Martial art, and throwing art. Axe has both.

No idea, but I assume fairly low skill, since it seemed to be a earlygame concern. Reducing the exp rate for throwing seems like a good fix for that though, especially considering how slowly most other combat skills go up.

Centrefire bows can be more accurate, but most modern bows still deal with arrow flex, it’s just a matter of getting arrows of the right flexibility for the poundage of your bow. The reason people are more accurate now is mostly down to sights and material quality.

Sounds good to me.

Martial arts are still martial arts, not proficiency with particular weapons. If you can find a real world martial art that specifically uses axes or javelins, make it for the game. That’d be awesome.

Exactly. Codewise I don’t see how you could limit weapon use to something specific and I don’t think martial arts is the way to go about it. Possibly traits, like the one for marshals? A sling proficiency trait?

It’s not that they don’t fit, it’s just that lategame an A7 rifle with a pile of bionic power and a metabolic interchange CBM kicks the crap out of a pile of throwing axes, or whatever the equivalent throwing weapon would be.

In that case torn flesh isn’t going to make any difference either, and arrows tear flesh better than rocks. Bones might be a problem, but if we limit damage to anything that breaks bones suddenly 99% of weapons are useless.

Those sling bullets aren’t pebbles, and I’m not convinced they were as powerful as a .44. Not from Daily Mail, anyway.
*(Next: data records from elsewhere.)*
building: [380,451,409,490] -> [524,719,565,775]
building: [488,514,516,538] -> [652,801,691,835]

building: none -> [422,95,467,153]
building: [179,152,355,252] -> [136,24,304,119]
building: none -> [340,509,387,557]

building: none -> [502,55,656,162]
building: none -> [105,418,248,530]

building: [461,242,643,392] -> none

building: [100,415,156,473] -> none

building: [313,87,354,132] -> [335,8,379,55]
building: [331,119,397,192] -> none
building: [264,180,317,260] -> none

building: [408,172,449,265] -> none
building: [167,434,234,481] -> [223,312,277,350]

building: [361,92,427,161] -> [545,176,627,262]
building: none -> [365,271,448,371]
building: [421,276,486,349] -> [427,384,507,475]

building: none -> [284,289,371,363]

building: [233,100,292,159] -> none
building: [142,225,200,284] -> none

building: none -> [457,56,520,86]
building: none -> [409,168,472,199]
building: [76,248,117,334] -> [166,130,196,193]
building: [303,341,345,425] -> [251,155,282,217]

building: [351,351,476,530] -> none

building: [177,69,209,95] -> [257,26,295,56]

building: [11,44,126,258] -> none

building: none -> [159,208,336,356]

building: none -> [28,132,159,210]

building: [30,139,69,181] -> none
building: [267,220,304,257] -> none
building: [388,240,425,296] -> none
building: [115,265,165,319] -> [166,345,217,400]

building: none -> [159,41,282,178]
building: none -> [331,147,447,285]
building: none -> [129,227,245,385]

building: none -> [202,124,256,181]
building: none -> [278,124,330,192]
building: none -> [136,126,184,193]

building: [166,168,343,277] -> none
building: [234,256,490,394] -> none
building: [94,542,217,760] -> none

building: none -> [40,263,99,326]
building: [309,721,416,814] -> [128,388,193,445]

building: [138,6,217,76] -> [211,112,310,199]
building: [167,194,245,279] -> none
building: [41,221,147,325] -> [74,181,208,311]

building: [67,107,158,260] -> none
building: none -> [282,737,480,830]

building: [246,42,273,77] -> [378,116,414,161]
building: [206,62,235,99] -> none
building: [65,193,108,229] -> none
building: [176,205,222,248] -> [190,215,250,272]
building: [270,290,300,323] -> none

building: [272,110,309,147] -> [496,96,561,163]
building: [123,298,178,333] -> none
I suppose you could have a martial art to boost sling damage, but that seems like a buff for the sake of a buff. It’s not really a martial art so much as proficiency with a weapon.

Throwing arts would be even more random. One for each type of throwing weapon? Of which we have all of 3? 4?

A martial art just for tomahawks seems arbitrary, and I don’t see how you could have multiple throwing styles.